Но, не умевший подчас просчитать общественные следствия своих государственных жестов, в дворцовой сфере Александр мгновенно различал все скрытые мотивы — и видел далеко вперед. Он прекрасно понял, что в марте 1816-го Карамзин не понял ничего; что если сейчас не поставить точки над i, рецидивы карамзинского «учительства» неизбежны. И поступил соответственно.
С глазу на глаз, пять часов кряду, царь будет обсуждать с Карамзиным его «Мнение»; затем даст ему повод решить, что «мы душею расстались… навеки»; в конце концов, вернет расположение, — но своего добьется, задаст «параметры» общения, столь же свободного для историографа, сколь и необязательного для царя.
Переупрямленный собеседник монарха вынужден будет смириться. В декабре 1825-го он запишет для потомства:
«…В течение шести лет… мы имели с ним несколько подобных бесед о разных важных предметах. Я всегда был чистосердечен, он всегда терпелив… не требовал моих советов, однако ж слушал их, хотя им, большею частию, не следовал, так, что ныне, вместе с Россиею, оплакивая кончину его, не могу утешать себя мыслию о десятилетней милости и доверенности ко мне столь знаменитого Венценосца: ибо эти милости и доверенность остались бесплодны для любезного Отечества».

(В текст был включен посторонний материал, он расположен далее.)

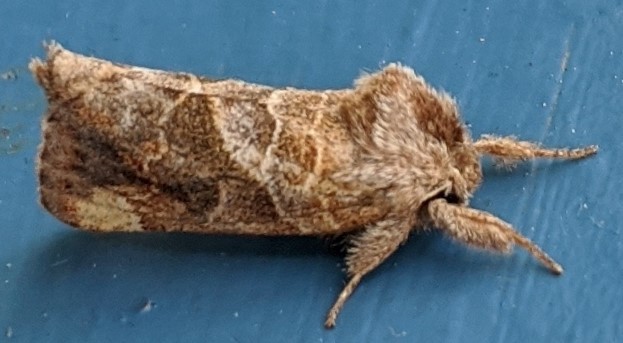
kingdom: Animalia
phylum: Arthropoda
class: Insecta
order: Lepidoptera
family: Notodontidae
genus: Clostera
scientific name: Clostera strigosa
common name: Striped chocolate-tip moth
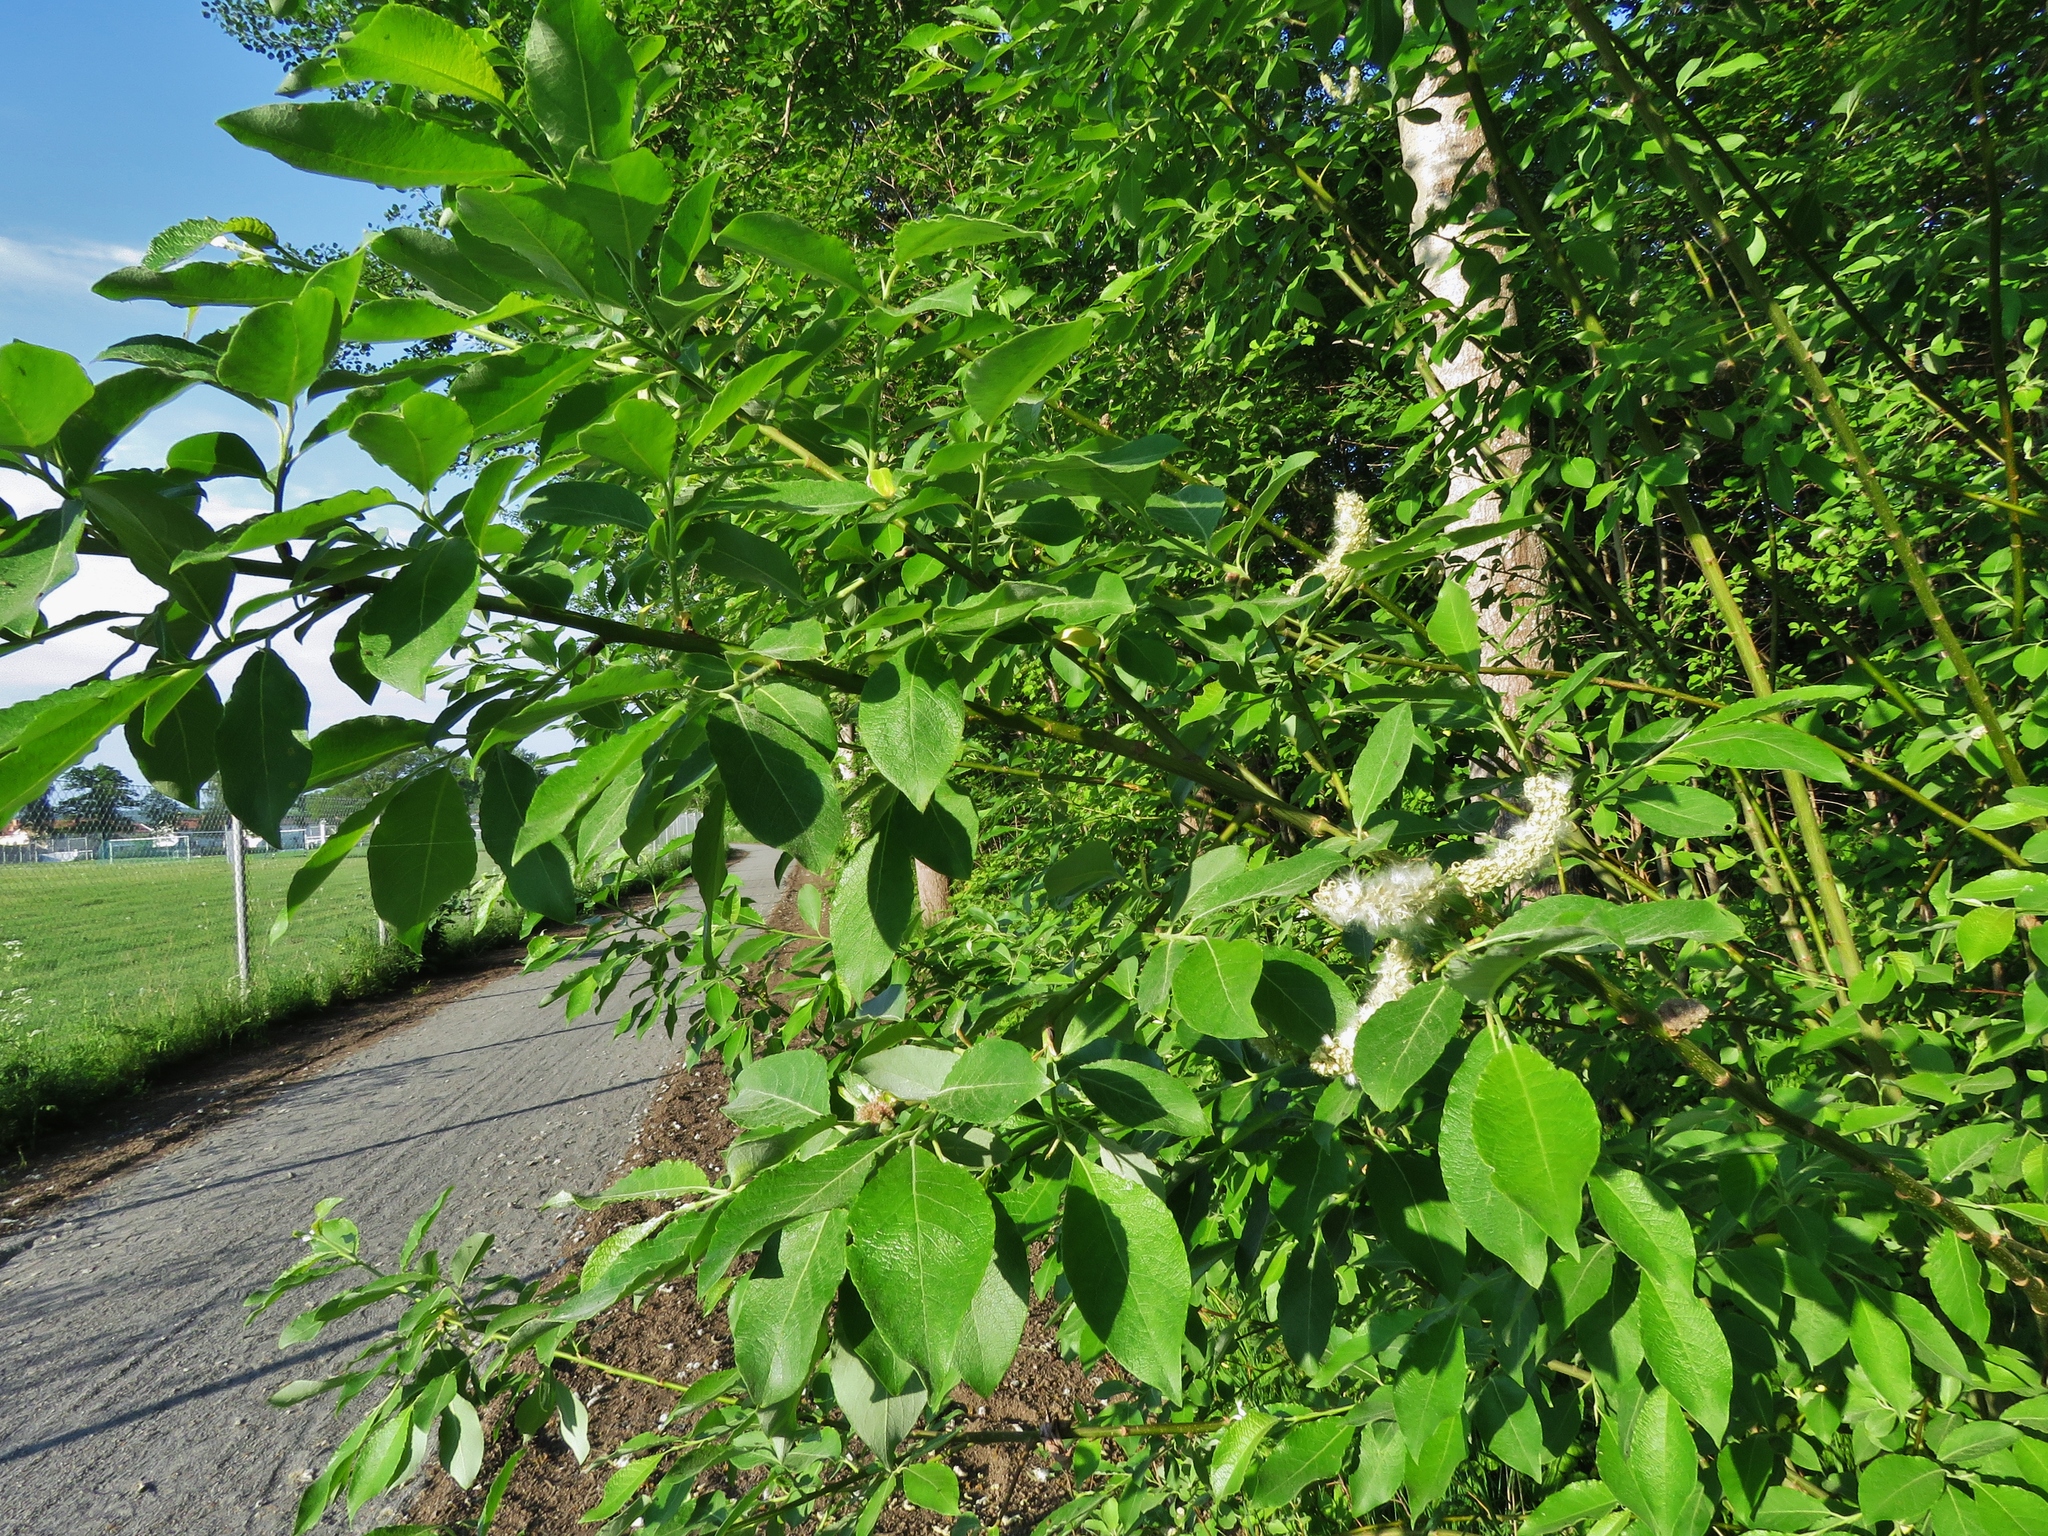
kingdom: Plantae
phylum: Tracheophyta
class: Magnoliopsida
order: Malpighiales
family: Salicaceae
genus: Salix
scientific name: Salix caprea
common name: Goat willow
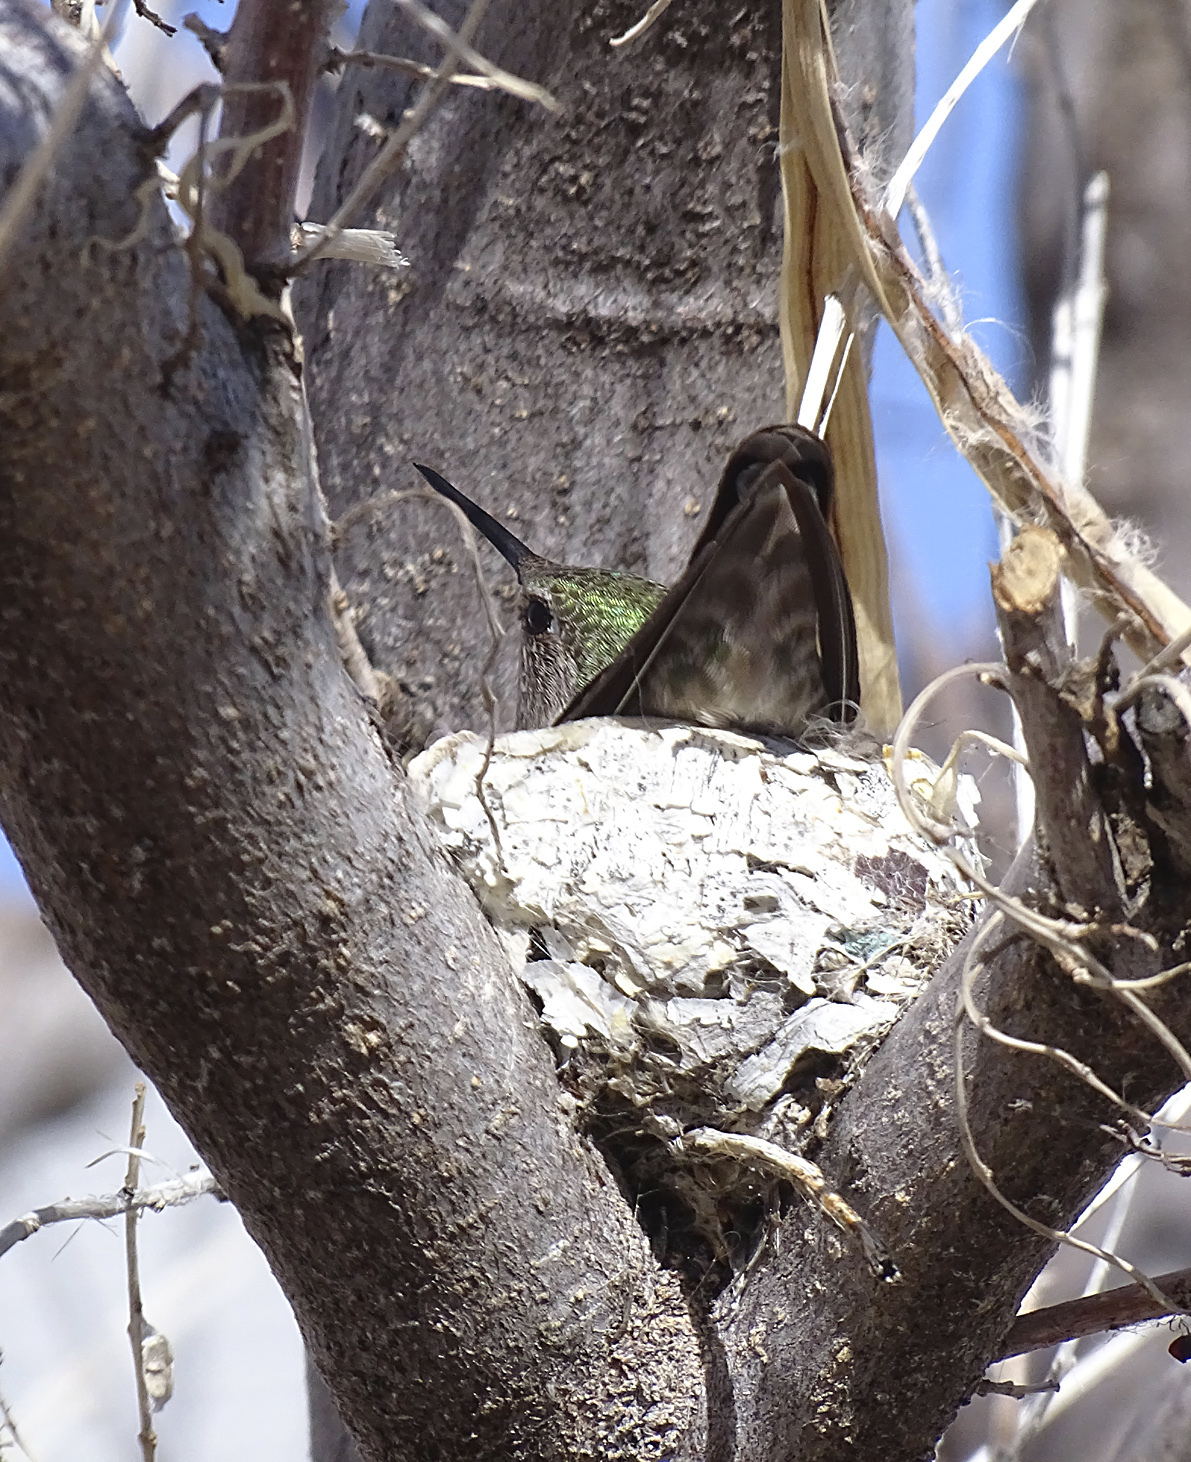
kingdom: Animalia
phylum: Chordata
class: Aves
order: Apodiformes
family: Trochilidae
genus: Calypte
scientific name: Calypte anna
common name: Anna's hummingbird
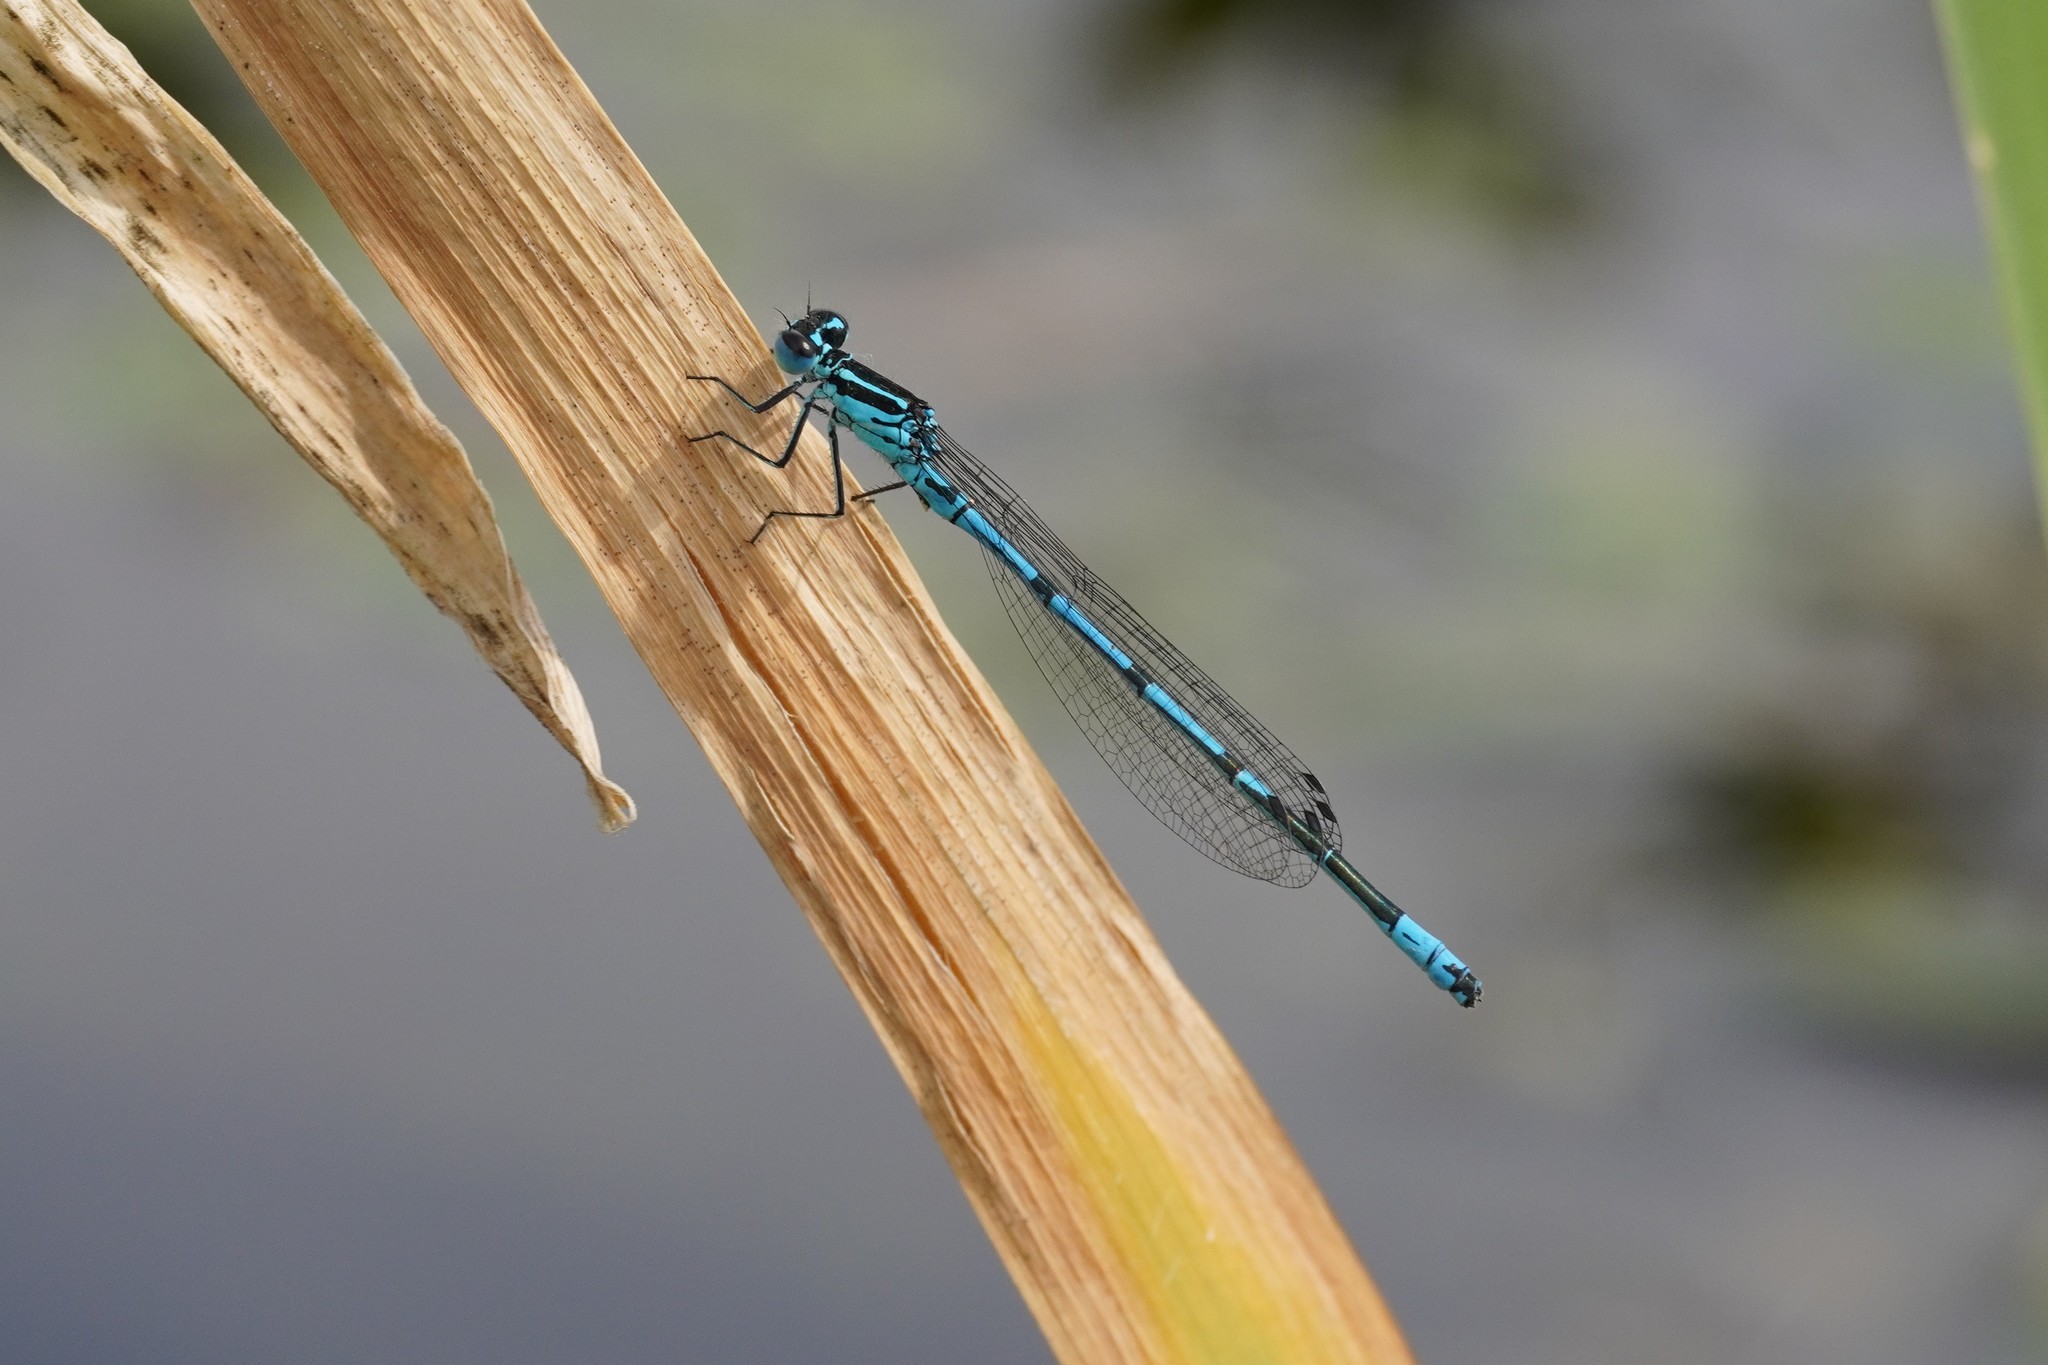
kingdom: Animalia
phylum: Arthropoda
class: Insecta
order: Odonata
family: Coenagrionidae
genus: Coenagrion
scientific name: Coenagrion puella
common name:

В Царском Селе, по рассказу Пушкина, сорвался с цепи медвежонок и побежал по саду, где мог встретиться с глазу на глаз с Александром I. Мораль: «Нашелся один добрый человек, да и тот медведь!»
«Подходя к дальней пустынке, вдруг увидела, что отец Серафим сидит близ своей келий на колоде и подле него стоит ужасной величины медведь. Я так и обмерла от страха и закричала во весь голос: батюшка, смерть моя! — и упала. Отец Серафим, услышав мой голос, ударил медведя и махнул ему рукою. Тогда медведь, как разумный, тотчас пошел в ту сторону, куда махнул ему отец Серафим, в густоту леса… старец отвечал мне: „Нет, матушка, это не смерть; смерть от тебя далеко, а это радость“. И затем он повел меня к той же самой колоде, на которой сидел прежде и на которую, помолившись, посадил меня и сам сел. Не успели мы сесть, как вдруг тот же самый медведь вышел из густоты леса и, подойдя к отцу Серафиму, лег у ног его… видя, что отец Серафим обращается с ним без всякого страха, как с кроткой овечкой, и даже кормит его из своих рук хлебом… я начала мало-помалу оживотворяться верою…
Видя меня спокойною,
Карамзин потерпел победу; не он первый, не он последний. И до него, и после него русские писатели приближались к подножию трона, чтобы говорить с царями без оглядки на карьеру и чины; и до, и после переживали горечь поражения — и вновь принимались за старое. Естественно, каждый действовал по-своему, как мог, как хотел. Державин был суров с молодым царем «от имени и по поручению» золотого века Екатерины, последним полномочным представителем которого он себя ощущал. Крылов расширял пространство личной свободы до размеров своего громадного живота — и доступными ему «физиологическими» и «физиогномическими» способами отстаивал право русского писателя поступать вопреки ритуалу, — являясь по вызову ко двору в дырявом сапоге или чихая на руку вдовствующей императрице… [244] Новсе исходили из одной невысказанной, зато очевидной посылки: русская словесность приобрела статус, налагающий на художника особые обязательства; будучи русским сочинителем, нельзя отрешиться от судеб Отечества, нельзя бездействовать, нельзя молчать. Хорошо это для словесности или плохо; не лучше ли было остаться в изящных пределах гостиной; возникло бы такое самочувствие, имей российское общество возможность выражать себя через парламент, спикера и независимую газету, — обсуждать бесполезно. И да, и нет; и было бы, и не было б. Главное, что все сложилось так, а не иначе, — и Пушкину, уверенно входившему в литературу, передалось по наследству.
244
См.: Русский литературный анекдот конца XVIII — начала XIX в. / Изд. подг. Е. Курганов и Н. Охотин. М., 1990.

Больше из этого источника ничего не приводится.